Die Schweiz belegt in internationalen Innovationsstudien und -Rankings regelmässig Topplatzierungen und zählt zu den innovativsten Ländern weltweit. Solche Studien beurteilen aber die gesamte Volkswirtschaft inklusive aller Rahmenbedingungen und sagen wenig über die Innovationskraft einzelner Industrieklassen aus. Die Schweizerische Akademie der Technischen Wissenschaften (SATW) hat deshalb die Innovationskraft genauer untersucht und dabei Beunruhigendes festgestellt.
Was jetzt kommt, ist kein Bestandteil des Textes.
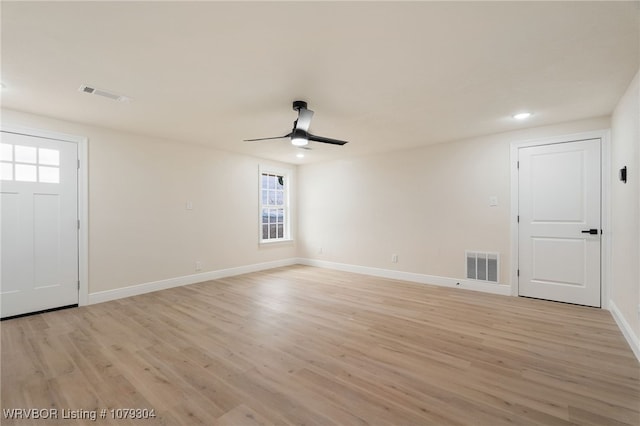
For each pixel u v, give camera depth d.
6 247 3.18
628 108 2.64
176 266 4.56
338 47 2.05
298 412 1.70
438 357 2.33
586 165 3.53
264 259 5.90
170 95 2.83
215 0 1.58
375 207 5.37
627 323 2.65
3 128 3.15
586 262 3.54
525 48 2.05
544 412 1.69
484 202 4.23
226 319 3.16
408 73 2.41
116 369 2.16
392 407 1.74
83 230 3.67
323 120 3.57
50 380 2.02
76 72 2.38
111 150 3.91
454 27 1.83
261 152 5.34
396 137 4.30
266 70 2.37
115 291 3.91
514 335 2.74
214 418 1.65
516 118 3.49
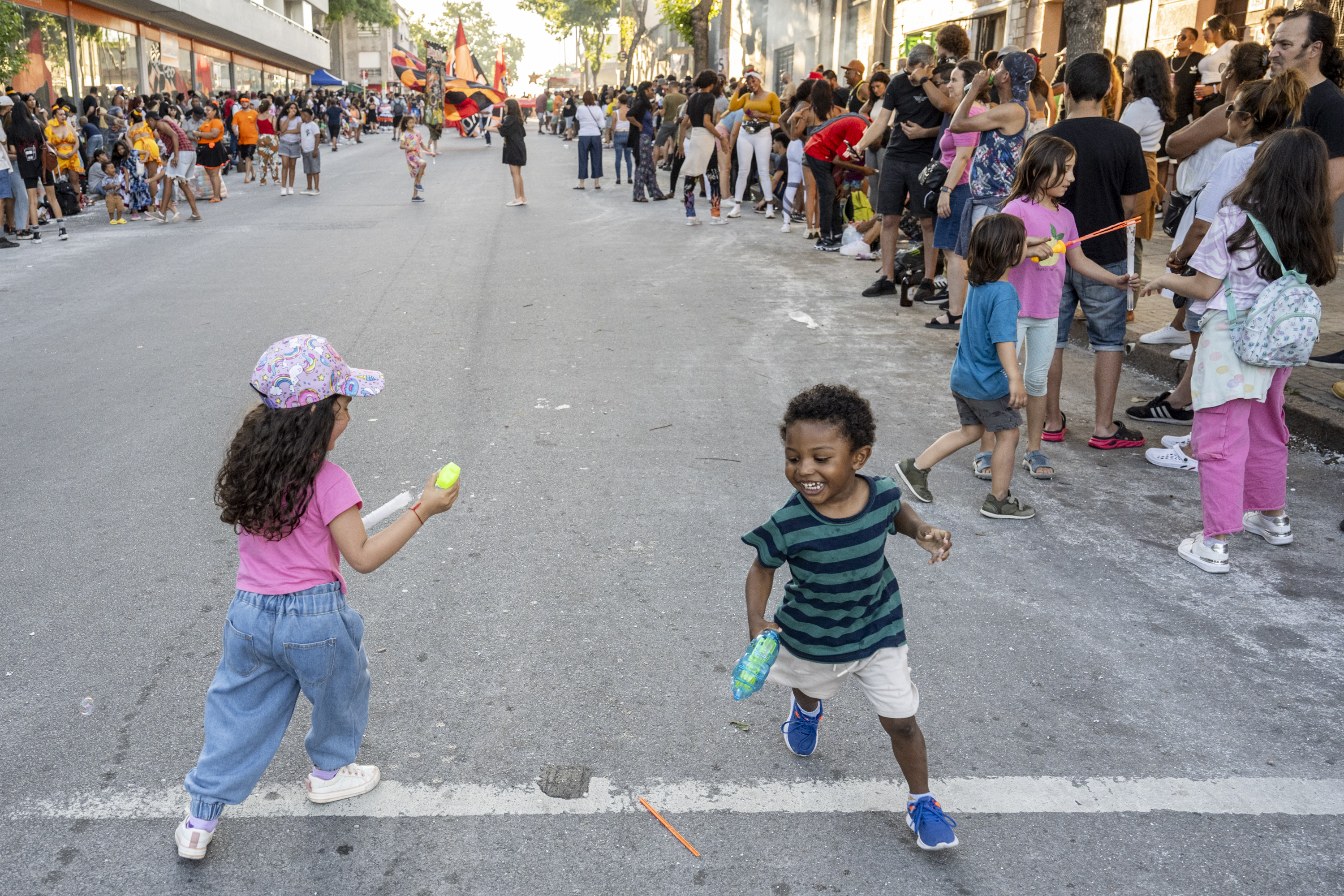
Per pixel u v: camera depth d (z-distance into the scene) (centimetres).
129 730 317
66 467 534
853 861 266
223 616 385
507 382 675
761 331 809
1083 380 699
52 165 1499
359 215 1531
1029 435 531
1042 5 1681
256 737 263
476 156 2994
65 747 309
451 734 316
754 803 287
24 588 405
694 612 388
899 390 661
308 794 289
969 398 466
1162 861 266
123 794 289
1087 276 534
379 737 315
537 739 314
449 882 258
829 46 2922
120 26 3159
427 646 365
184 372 702
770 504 486
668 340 781
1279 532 448
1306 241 395
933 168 801
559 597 399
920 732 268
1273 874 262
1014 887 257
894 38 2400
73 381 686
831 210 1166
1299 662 358
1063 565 431
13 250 1245
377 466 532
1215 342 412
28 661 354
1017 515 473
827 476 242
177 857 266
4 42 2017
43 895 253
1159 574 424
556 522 466
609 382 674
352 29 8144
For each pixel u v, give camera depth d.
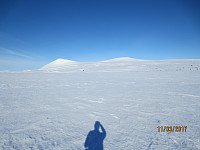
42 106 4.23
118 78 12.60
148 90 6.70
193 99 4.73
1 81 11.05
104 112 3.61
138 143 2.11
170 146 2.01
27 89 7.60
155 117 3.16
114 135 2.37
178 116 3.18
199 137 2.24
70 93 6.41
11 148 2.01
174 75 13.35
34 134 2.44
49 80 11.87
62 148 2.02
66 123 2.91
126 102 4.58
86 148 2.01
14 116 3.33
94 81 10.91
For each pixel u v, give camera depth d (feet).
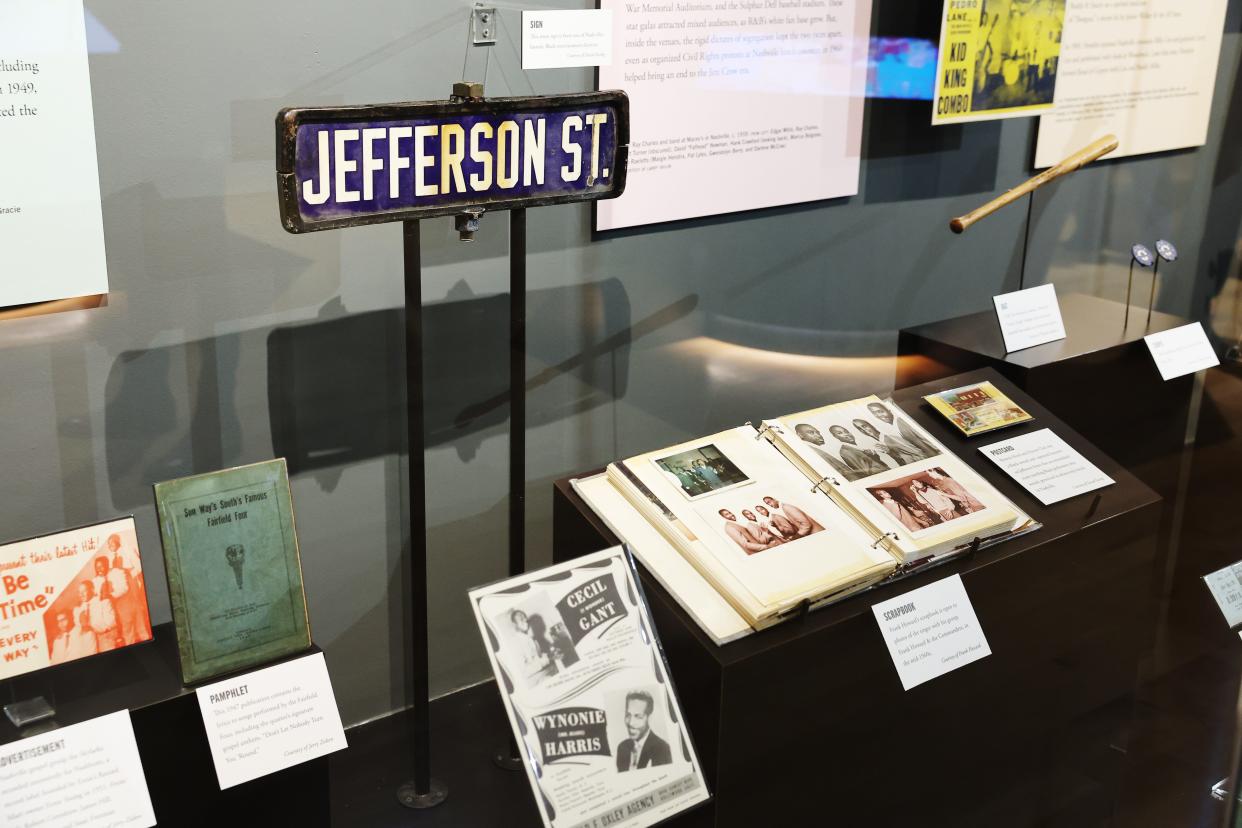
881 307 10.77
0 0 6.16
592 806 6.09
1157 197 12.78
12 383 6.81
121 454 7.27
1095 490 8.14
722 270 9.57
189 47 6.79
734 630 6.42
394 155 6.45
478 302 8.38
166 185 6.94
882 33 9.72
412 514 7.51
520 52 7.98
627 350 9.27
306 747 6.43
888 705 7.11
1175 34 11.85
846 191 9.98
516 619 6.21
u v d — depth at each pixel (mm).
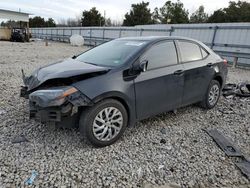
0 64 9578
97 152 3115
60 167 2760
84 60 3943
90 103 2973
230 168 2930
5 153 2973
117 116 3295
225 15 41250
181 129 3949
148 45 3656
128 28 21422
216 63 4793
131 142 3428
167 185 2584
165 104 3877
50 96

Schweizer Industrieunternehmen, insbesondere KMU, scheinen zunehmend Innovationskraft und Konkurrenzfähigkeit einzubüssen. Das sind schlechte Nachrichten für ein Land, das auf eine international konkurrenzfähige Exportindustrie angewiesen ist.

Weniger Firmen, weniger Forschung, weniger im Inland
Die Studie basiert auf den Daten der Innovationsumfrage der Konjunkturforschungsstelle KOF, welche aktuell bis und mit ins Jahr 2014 vorliegen. Auffällig ist, dass es immer weniger Schweizer Industriefirmen gibt. Diese Entwicklung zeigt auch der Swiss Engineering Index: die Schweiz verliert seit sechs Jahren jährlich rund 4000 Vollzeitstellen im Industriesektor. Besorgniserregend ist, dass von 1997–2014 viele KMU ihre F&E-Anstrengungen im In- und Ausland reduzierte (siehe Grafik 1). Besonders stark betroffen sind die NOGA1 -Klassen Chemie, Maschinen, Metallerzeugnisse, Textil/Bekleidung und Uhren. Zum Teil ist auch eine Abwanderung der F&E-Aktivitäten ins Ausland erkennbar, etwa bei KMU der Klassen Elektrotechnik und Metallherstellung.

Grafik 1: Entwicklungstrends des Anteils von Schweizer KMU verschiedener NOGA-Klassen mit F&E in der Schweiz und im Ausland 1997–2014 (Änderung in % des Ausgangswerts).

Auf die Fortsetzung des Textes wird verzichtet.